### FRAGMENTO DEL DOCUMENTO
----
2.- Los programas electorales: en principio, constituyen la base del “contrato” entre el ciudadano que vota y el cargo público que resulta designado. Un partido y una plancha de candidatos presentan un conjunto de propuestas a desarrollar en la legislatura que va a comenzar. Un texto repleto de objetivos ambiciosos, tareas loables y promesas de cambio. Sin embargo, lo cierto es que casi ningún elector lo lee y, lo que es peor, aunque lo hiciese y decidiese su voto en función de lo leído, ningún mecanismo garantiza su cumplimiento. En la práctica, existen más vías de defensa para un consumidor víctima de la publicidad engañosa de un producto o de un servicio que para un votante estafado por un programa electoral que ejerce de mero anzuelo, de formalidad sin efecto. Y tal realidad viene siendo consentida por la ciudadanía, no me atrevo a decir si por resignación o por simple aceptación.

3.- Los mítines electorales: están pensados como vehículo de transmisión del mensaje político al elector, para convencerle de que vote a una concreta opción. Lamentablemente, a ellos sólo acuden los convencidos, es decir, quienes ya tienen decidido su voto. Incluso las gradas y los asientos se reservan a militantes y simpatizantes que garantizan los aplausos y vítores al candidato, con independencia de su discurso. Se trata de demostraciones de fuerza para reflejar en los medios de comunicación el número de adeptos dedicados a ondear banderas y corear nombres. Puro marketing planificado para que periódicos, televisiones, radios y redes sociales amplifiquen la imagen de un partido con sólidos apoyos y amplio respaldo. También en este punto observo que la gente se ha acomodado a la forma de difusión de dicho mensaje, como si de la publicidad de una marca de bebidas o de vehículos se tratase.

4.- Los debates electorales: ideados como la herramienta perfecta para la confrontación de las capacidades de cada candidato y la validez de sus propósitos, sirven para comparar argumentos y propuestas. Lástima que, por regla general, las únicas capacidades puestas de relieve sean las de descalificar al contrario y enturbiar la dialéctica con toda clase de reproches, cuando no de insultos. Los problemas reales -Educación, Sanidad, Justicia, entre otros…- quedan relegados, por no decir ignorados, para beneficio de diferentes escándalos más o menos relevantes metidos con calzador con la única finalidad de arrinconar al rival. Puntalmente salen a colación los servicios públicos esenciales, pero siempre con escasas posibilidades de sacar algo en limpio. No hay nada como la multiplicidad de Administraciones y la consiguiente duda sobre las competencias respectivas para lanzarse unos a otras las culpas de los desastres. A la postre, el electorado se divide entre quienes tienen claro su voto porque afrontan su participación en las elecciones con la misma devoción con la que el hincha de un equipo de fútbol defiende sus colores o el fanático religioso augura el apocalipsis de los demás credos, y quienes, sin la decisión aún tomada, se sienten huérfanos de opciones convincentes a las que aferrarse.

Caben más reflexiones pero, de momento, aquí me quedo. Esa utópica, idílica y ensalzada Democracia del “gobierno del pueblo, por el pueblo y para el pueblo” se parece cada vez menos a lo que enseñan los libros y manuales de Derecho y Ciencia Política. Obviamente, somos y debemos ser una Democracia. No pretendo afirmar lo contrario. Pero ¿cuánto se parece la Democracia que tenemos a la que queremos? ¿Cuánto se ha incrementado en los últimos tiempos la distancia entre la primera [la que tenemos] y la segunda [la que queremos]? Hagámonos esas preguntas antes de que la Democracia, en lugar de en la solución, se convierta en el problema.
----
### DATOS DE ENTRADA
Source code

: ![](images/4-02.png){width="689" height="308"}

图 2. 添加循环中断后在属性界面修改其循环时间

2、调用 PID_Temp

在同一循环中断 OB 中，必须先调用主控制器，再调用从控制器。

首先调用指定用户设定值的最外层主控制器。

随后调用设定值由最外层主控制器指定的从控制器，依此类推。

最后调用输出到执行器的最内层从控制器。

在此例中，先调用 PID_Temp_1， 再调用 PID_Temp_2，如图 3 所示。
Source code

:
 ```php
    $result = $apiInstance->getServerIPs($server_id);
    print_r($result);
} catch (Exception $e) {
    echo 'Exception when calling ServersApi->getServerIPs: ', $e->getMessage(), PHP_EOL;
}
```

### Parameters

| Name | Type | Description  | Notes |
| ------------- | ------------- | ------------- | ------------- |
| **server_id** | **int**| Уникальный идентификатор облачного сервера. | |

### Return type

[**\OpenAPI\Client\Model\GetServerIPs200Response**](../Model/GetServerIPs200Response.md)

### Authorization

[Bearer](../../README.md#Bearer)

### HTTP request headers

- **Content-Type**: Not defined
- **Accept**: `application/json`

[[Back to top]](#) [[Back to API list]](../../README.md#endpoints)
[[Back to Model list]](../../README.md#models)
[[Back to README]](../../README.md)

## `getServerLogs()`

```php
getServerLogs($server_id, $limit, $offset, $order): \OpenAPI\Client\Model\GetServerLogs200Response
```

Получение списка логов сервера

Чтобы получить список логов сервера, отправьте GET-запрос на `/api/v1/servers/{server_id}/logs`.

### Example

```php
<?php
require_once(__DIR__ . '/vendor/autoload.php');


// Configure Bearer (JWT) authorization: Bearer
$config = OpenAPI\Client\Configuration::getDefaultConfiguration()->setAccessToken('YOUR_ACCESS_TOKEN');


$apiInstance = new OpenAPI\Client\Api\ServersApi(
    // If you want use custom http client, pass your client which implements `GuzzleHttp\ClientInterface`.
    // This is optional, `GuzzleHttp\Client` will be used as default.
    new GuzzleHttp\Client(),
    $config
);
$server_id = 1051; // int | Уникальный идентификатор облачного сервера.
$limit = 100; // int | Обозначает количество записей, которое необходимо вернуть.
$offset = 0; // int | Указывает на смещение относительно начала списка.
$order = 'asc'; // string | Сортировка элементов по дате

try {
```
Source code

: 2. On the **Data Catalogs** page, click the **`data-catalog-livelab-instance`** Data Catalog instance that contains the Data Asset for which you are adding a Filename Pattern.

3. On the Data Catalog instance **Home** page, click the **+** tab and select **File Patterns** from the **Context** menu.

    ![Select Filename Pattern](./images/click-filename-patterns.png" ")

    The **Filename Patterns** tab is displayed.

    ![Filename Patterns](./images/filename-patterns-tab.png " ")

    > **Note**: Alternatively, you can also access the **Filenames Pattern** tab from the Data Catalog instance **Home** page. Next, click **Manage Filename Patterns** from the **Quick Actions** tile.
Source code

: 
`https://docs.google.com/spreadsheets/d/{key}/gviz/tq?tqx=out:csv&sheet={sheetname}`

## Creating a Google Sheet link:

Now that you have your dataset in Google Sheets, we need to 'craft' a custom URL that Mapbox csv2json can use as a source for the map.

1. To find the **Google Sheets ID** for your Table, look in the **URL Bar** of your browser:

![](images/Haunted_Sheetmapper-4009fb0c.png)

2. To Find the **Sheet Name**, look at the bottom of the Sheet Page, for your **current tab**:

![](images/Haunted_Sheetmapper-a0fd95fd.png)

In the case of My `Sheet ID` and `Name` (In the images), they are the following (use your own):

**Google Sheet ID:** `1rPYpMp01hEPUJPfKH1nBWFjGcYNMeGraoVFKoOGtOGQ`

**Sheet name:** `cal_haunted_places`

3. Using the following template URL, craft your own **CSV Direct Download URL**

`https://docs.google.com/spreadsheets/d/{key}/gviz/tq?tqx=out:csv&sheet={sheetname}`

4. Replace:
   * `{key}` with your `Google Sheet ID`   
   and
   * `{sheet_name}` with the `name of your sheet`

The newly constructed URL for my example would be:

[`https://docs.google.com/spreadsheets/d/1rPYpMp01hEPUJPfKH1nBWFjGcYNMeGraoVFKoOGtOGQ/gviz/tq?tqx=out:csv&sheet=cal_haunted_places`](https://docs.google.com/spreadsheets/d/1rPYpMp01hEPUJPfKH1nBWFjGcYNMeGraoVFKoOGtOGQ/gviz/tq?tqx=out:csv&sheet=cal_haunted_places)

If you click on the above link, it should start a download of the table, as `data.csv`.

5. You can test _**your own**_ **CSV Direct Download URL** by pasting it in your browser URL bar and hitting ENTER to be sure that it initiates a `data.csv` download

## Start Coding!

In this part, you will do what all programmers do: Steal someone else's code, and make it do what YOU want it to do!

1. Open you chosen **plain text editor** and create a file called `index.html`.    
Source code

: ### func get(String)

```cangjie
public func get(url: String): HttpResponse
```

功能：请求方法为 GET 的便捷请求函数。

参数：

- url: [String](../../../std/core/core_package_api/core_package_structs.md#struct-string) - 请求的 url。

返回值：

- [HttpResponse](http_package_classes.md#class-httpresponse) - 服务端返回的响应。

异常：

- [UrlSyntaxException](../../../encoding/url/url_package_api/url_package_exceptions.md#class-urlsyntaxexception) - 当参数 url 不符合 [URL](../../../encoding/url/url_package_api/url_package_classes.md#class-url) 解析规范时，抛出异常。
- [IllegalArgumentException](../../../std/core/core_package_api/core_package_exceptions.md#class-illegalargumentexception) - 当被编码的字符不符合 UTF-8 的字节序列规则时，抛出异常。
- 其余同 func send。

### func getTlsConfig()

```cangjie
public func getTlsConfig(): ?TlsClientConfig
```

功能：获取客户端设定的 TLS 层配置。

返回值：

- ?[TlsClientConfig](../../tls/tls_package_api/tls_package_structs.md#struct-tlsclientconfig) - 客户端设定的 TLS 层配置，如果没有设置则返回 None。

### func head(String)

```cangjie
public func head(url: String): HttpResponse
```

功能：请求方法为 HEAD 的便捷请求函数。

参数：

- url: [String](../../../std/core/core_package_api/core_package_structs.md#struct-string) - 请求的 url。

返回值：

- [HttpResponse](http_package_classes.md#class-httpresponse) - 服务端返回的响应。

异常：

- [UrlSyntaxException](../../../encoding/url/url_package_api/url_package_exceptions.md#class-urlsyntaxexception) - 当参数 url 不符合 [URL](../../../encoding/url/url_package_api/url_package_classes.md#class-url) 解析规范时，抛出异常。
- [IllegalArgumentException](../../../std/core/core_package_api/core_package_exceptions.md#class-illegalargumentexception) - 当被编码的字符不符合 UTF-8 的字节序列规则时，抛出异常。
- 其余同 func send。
----
### INSTRUCCIONES
1/ Enumera los medios que, según el texto sobre las elecciones, amplifican la imagen de un partido con sólidos apoyos.
2/ Transcribe del texto sobre las elecciones el pasaje que va desde "2.- Los programas" hasta "por simple aceptación.", ambos incluidos.

### SOLUCIONES
1/ Periódicos, televisiones, radios y redes sociales.

2/
2.- Los programas electorales: en principio, constituyen la base del “contrato” entre el ciudadano que vota y el cargo público que resulta designado. Un partido y una plancha de candidatos presentan un conjunto de propuestas a desarrollar en la legislatura que va a comenzar. Un texto repleto de objetivos ambiciosos, tareas loables y promesas de cambio. Sin embargo, lo cierto es que casi ningún elector lo lee y, lo que es peor, aunque lo hiciese y decidiese su voto en función de lo leído, ningún mecanismo garantiza su cumplimiento. En la práctica, existen más vías de defensa para un consumidor víctima de la publicidad engañosa de un producto o de un servicio que para un votante estafado por un programa electoral que ejerce de mero anzuelo, de formalidad sin efecto. Y tal realidad viene siendo consentida por la ciudadanía, no me atrevo a decir si por resignación o por simple aceptación.